Can anyone point me into the right direction on how to compute the deceleration parameter ($q_0$) for a radiation dominated universe?

I know that q₀ is given by

$q_0=-\frac{\ddot{a}(t_0)}{a(t_0) H^2 (t_0)} = - \frac{\ddot{a}(t_0) a(t_0)}{\dot{a}^2(t_0)}=\frac{\Omega_0}{2}$​

So for a radiation dominated universe, we have $\omega = + \frac{1}{3}$. And ρ~1/a⁴, and a~t^1/2. I'm not sure how to relate this to that equation.

My notes say $\Omega _{rad} = 8.2 \times 10^-5$ but I'm not sure how this was calculated. How do I compute Ω₀=ρ/ρ_crit in this case? I know that ρ_crit=3H²/8πG, but what is the density ρ?

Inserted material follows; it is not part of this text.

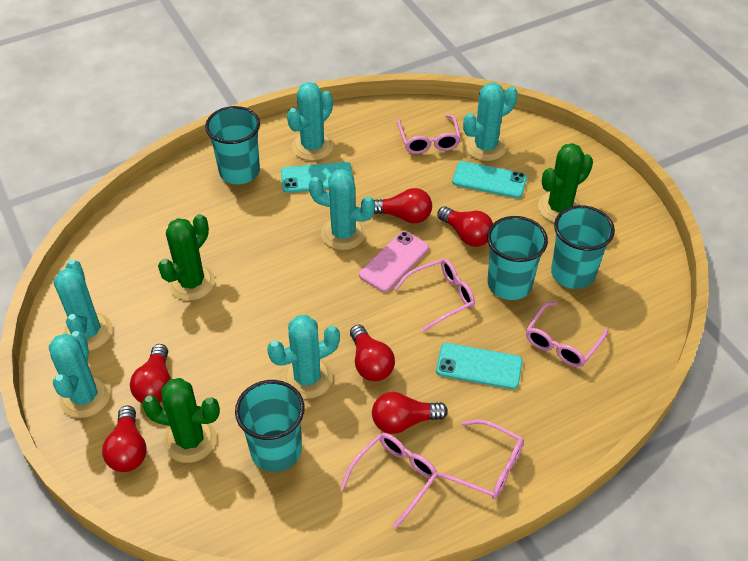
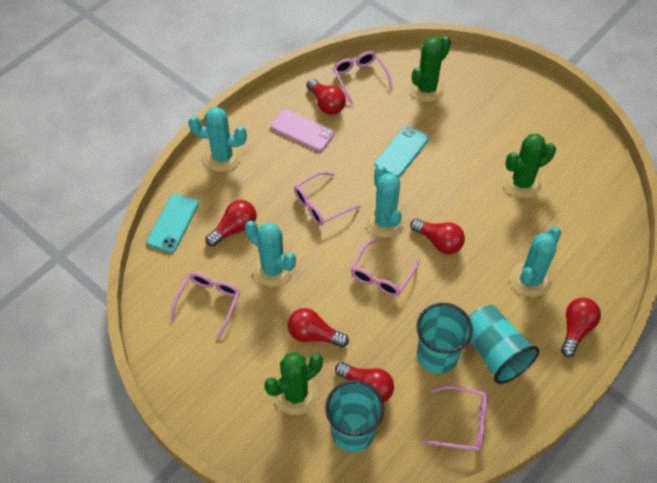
turquoise cactus: [49,331,111,418] [54,259,113,351] [267,315,340,399] [287,82,333,161] [309,169,375,250] [463,83,518,161] = 6 -> [188,107,247,172] [245,221,296,287] [366,165,405,238] [511,227,561,297] = 4
turquoise cup: [205,106,260,184] [235,380,305,472] [487,216,548,300] [551,205,615,289] = 4 -> [325,380,384,452] [416,303,473,374] [469,305,539,384] = 3
turquoise phone: [281,162,352,193] [436,343,523,389] [452,161,527,198] = 3 -> [146,194,199,253] [375,125,429,178] = 2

Using that value I get the following but I'm not sure if it's correct:

$q_0 = \frac{\Omega_0}{2} = \frac{8.2 \times 10^-5}{2} = 4.1 \times 10^{-5}$.

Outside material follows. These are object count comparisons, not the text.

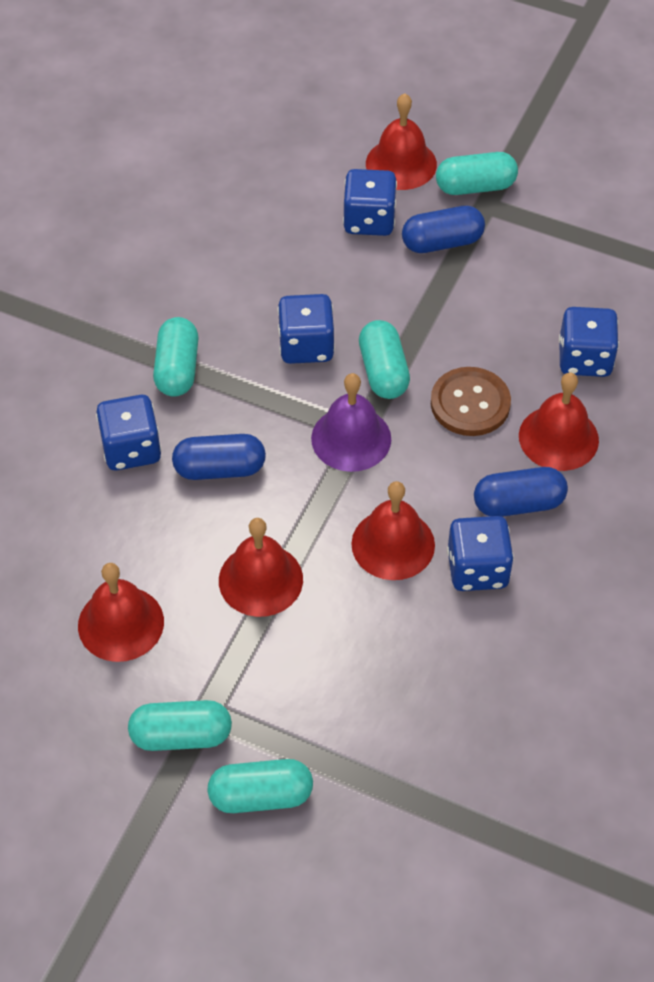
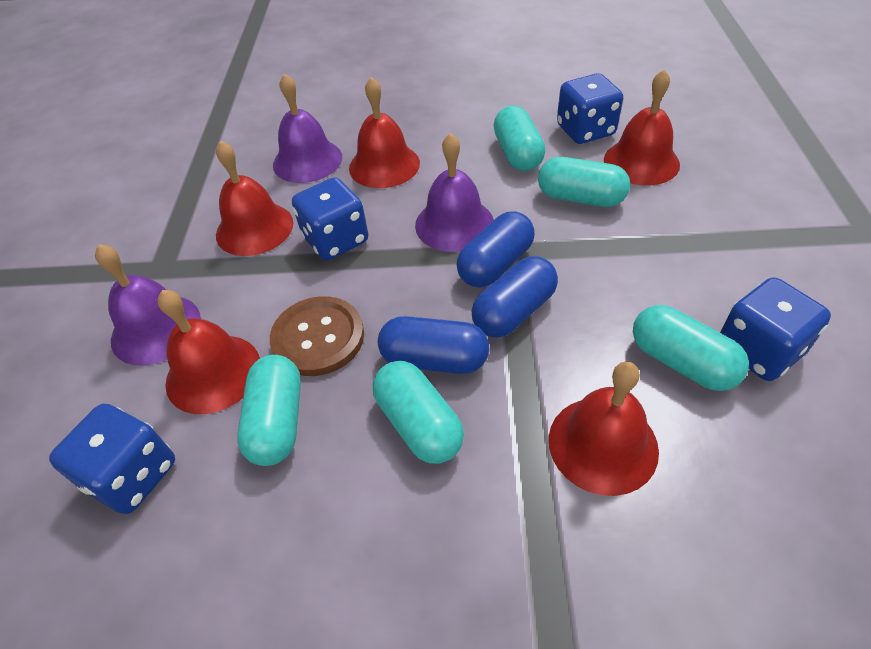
blue dice: [96,395,161,470] [277,294,335,364] [343,169,397,236] [447,516,514,591] [559,307,619,377] = 5 -> [49,403,175,514] [292,177,368,260] [557,73,623,144] [720,277,831,381] = 4
purple bell: [311,373,391,472] = 1 -> [95,244,201,366] [273,74,342,183] [415,133,494,252] = 3

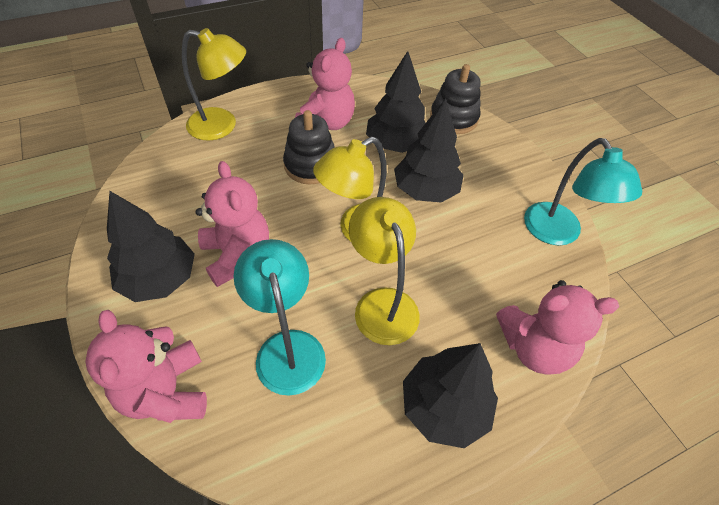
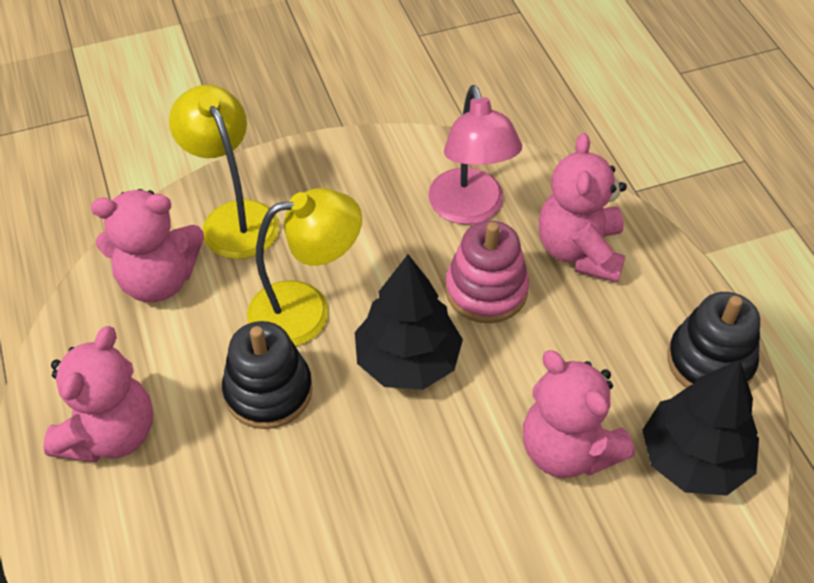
black tree: [107,191,195,302] [366,51,425,153] [394,98,464,203] [403,343,498,448] = 4 -> [355,254,463,390] [642,360,759,496] = 2
pink lamp: none = 0 -> [428,85,522,225] = 1
pink stacking toy: none = 0 -> [445,220,529,323] = 1
turquoise lamp: [234,239,326,396] [524,138,642,245] = 2 -> none = 0
yellow lamp: [182,28,246,140] [313,137,387,242] [349,197,420,345] = 3 -> [169,85,279,259] [247,188,362,346] = 2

I couldn't find any info on this computation online. So any help is greatly appreciated.

 

[bapowell]

You have a(t), and since H(t) = \dot{a}(t)/a(t) and q(t) is fully determined by a(t), you should be good to go...

Your value for \Omega_{rad} is the current radiation density in the actual universe, which isn't radiation dominated and not appropriate for use with w=1/3, etc.

 

[roam]

Thank you for the clarification regarding $\Omega$, it makes perfect sense now.

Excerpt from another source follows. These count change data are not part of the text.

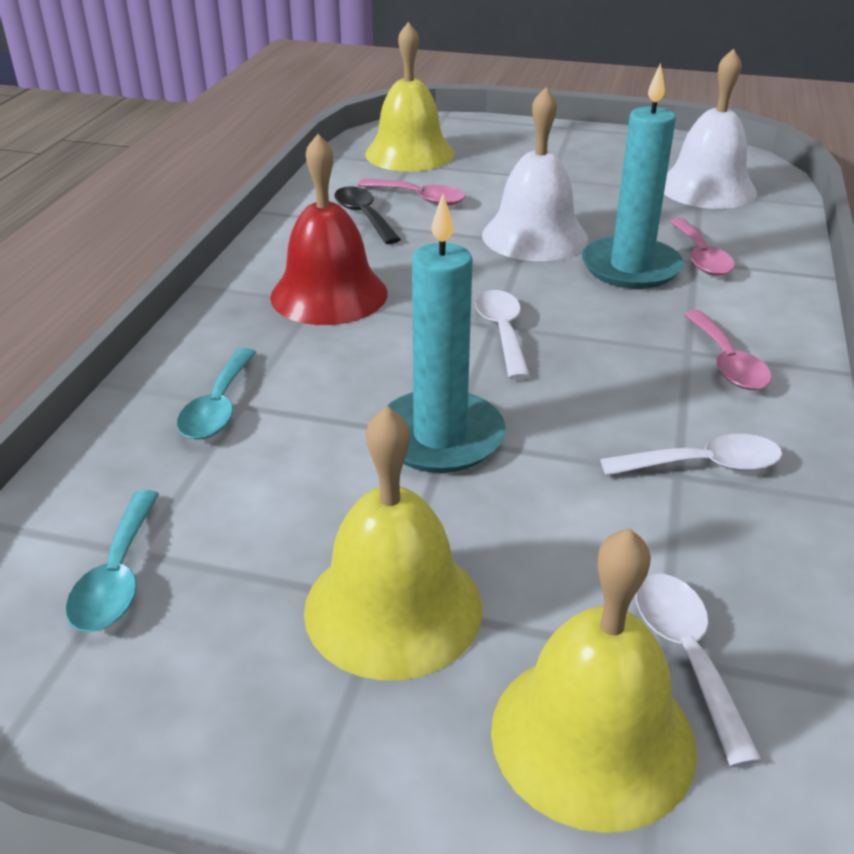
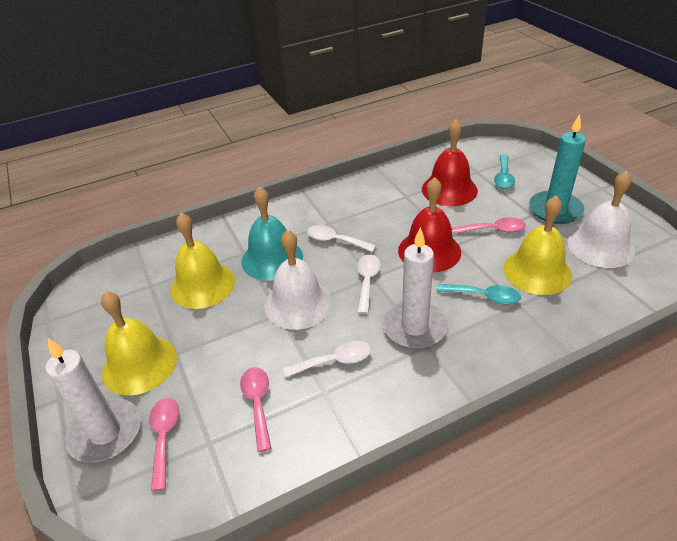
black spoon: [334,186,401,244] = 1 -> none = 0
red bell: [270,134,388,325] = 1 -> [398,177,461,273] [422,119,478,206] = 2
turquoise bell: none = 0 -> [241,187,303,281] = 1
turquoise candle: [387,194,506,473] [582,63,684,289] = 2 -> [529,114,586,224] = 1
white candle: none = 0 -> [46,338,141,463] [383,227,448,349] = 2

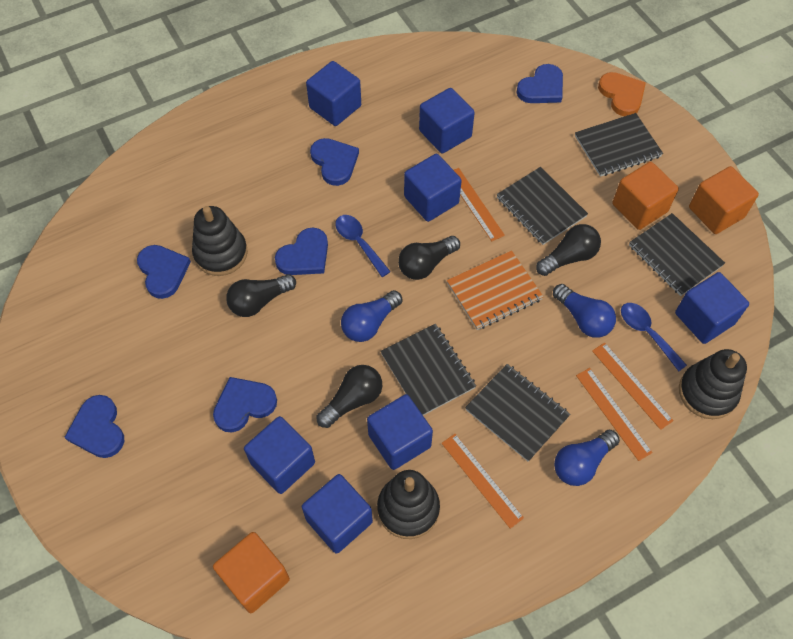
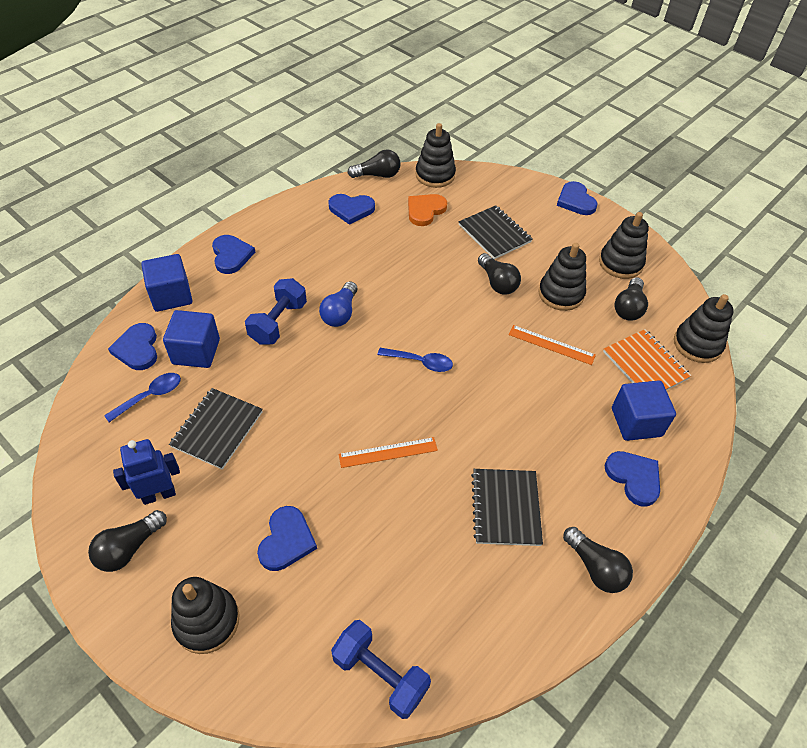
black light bulb: [226,274,296,317] [317,365,382,428] [398,236,460,280] [536,224,601,276] = 4 -> [88,510,167,572] [348,149,401,178] [478,253,521,295] [563,527,633,593] [615,277,648,321] = 5
black notebook: [381,324,476,415] [465,364,570,462] [497,167,588,245] [575,113,663,177] [629,213,725,296] = 5 -> [169,388,263,469] [459,205,533,259] [471,469,543,546] = 3
black stacking toy: [192,206,248,276] [377,470,440,539] [679,349,747,419] = 3 -> [171,577,240,654] [415,123,456,188] [538,243,586,311] [599,212,649,279] [674,294,734,363] = 5
blue cube: [244,416,315,494] [302,474,373,554] [306,61,361,126] [367,394,433,470] [404,154,462,222] [419,88,475,154] [675,272,749,344] = 7 -> [141,254,193,312] [163,310,220,368] [612,380,676,441] = 3
blue dumbbell: none = 0 -> [245,278,307,345] [331,620,431,719] = 2
blue light bulb: [341,290,402,342] [553,284,616,338] [554,430,620,486] = 3 -> [319,281,357,327] = 1
blue robot: none = 0 -> [113,439,180,505] = 1
orange cube: [213,532,290,613] [612,162,679,230] [689,166,759,234] = 3 -> none = 0
orange ruler: [442,434,524,529] [454,168,505,242] [576,368,653,461] [592,342,674,430] = 4 -> [339,437,438,468] [509,325,596,365] = 2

But I'm still not sure how the calculation goes (my book lacks any worked problems)

Since for a radiation dominated universe we had the scale factor a~t^1/2, with its time derivatives $\dot{a}=\frac{1}{2 t^{1/2}}$, and $\ddot{a}=\frac{-1}{4t^{3/2}}$, then

$q_0 = \frac{\ddot{a}}{a \left( \dot{a}/a \right)} = \frac{-1}{16t^{6/2}}$

Is this correct?

 

[Chalnoth]

A radiation-dominated universe is one where \Omega_{rad} is very close to one. I haven't checked your math at all, but hopefully that helps you get the right answer.

 

[George Jones]

A radiation-dominated universe has positive deceleration (negative acceleration).

Since for a radiation dominated universe we had the scale factor a~t^1/2, with its time derivatives $\dot{a}=\frac{1}{2 t^{1/2}}$, and $\ddot{a}=\frac{-1}{4t^{3/2}}$, then

$q_0 = \frac{\ddot{a}}{a \left( \dot{a}/a \right)} = \frac{-1}{16t^{6/2}}$

Is this correct?

You forgot the initial minus sign.

 

[roam]

Thank you very much. :)